Allí se ha quedado, en la televisión, todas las noches en la televisión, hace más de quince años consecutivos, y por el momento no tiene intenciones de tomarse otro sabático en Buenos Aires ni en Washington ni en ninguna parte. Allí se ha quedado y ahora está cómodo y contento, sorprendentemente a gusto. Como es padre de tres hijas y le gusta mimarlas, como está acostumbrado a vivir como un principito consentido, como el dinero de la televisión le disuelve las dudas éticas sobre su integridad artística presuntamente comprometida o envilecida, Barclays siente una discreta e irrefutable felicidad cuando, mes a mes, comprueba, en sus cuentas bancarias, el ingreso por los dineros de la televisión, y cuando los compara con el magro, escuálido ingreso por las regalías de sus libros. Recientemente, la editorial le pagó regalías por los dos últimos años, incluyendo el pasado, el de la pandemia: la suma era inferior, bastante inferior, a lo que Barclays gana en un solo mes de televisión. Así las cosas, y habiendo fracasado a no dudarlo como escritor a tiempo completo, Barclays piensa: No renunciaré a la televisión, no me tomaré otro sabático, tendrán que echarme a palos, tendrán que despedirme del programa y sacarme a rastras con matones.

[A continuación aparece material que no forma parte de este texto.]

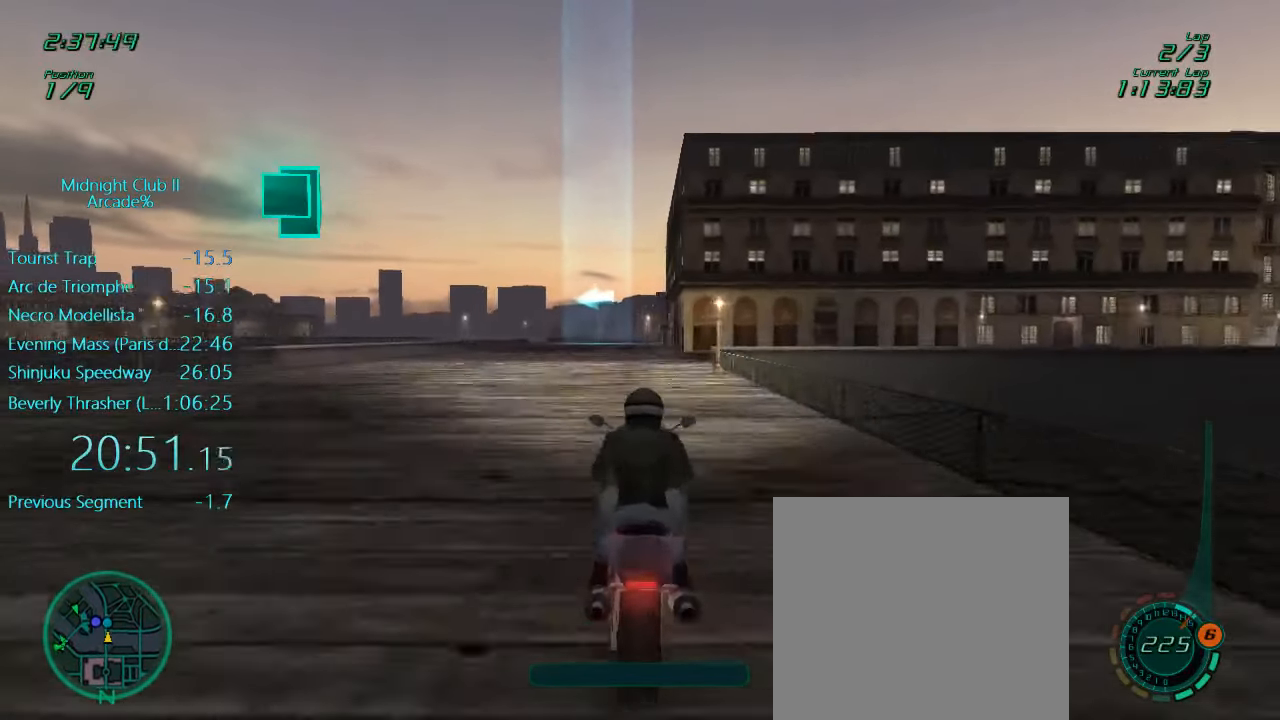
{"buttons": ["L1"], "left_stick": "center", "events": [[250, "R2", "up"], [317, "L1", "down"]]}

Barclays no sabrá nunca si hubiera sido un mejor escritor, de no haberse dedicado desde tan joven a la televisión. Pero le queda un consuelo: mal que mal, ha hecho una carrera en la televisión y una carrera paralela como escritor, y ha conseguido que muchos de sus espectadores se conviertan en sus lectores, y ha evitado que su éxito en la televisión lo idiotice o frivolice tanto como para dejar de escribir. De manera que, si bien no es un escritor a tiempo completo, continúa escribiendo cuando nada ni nadie lo obliga a hacerlo, y tal vez eso, concluye Barclays, es un testimonio de su inquebrantable vocación como escritor, de su determinación de contar historias hasta el final de los tiempos.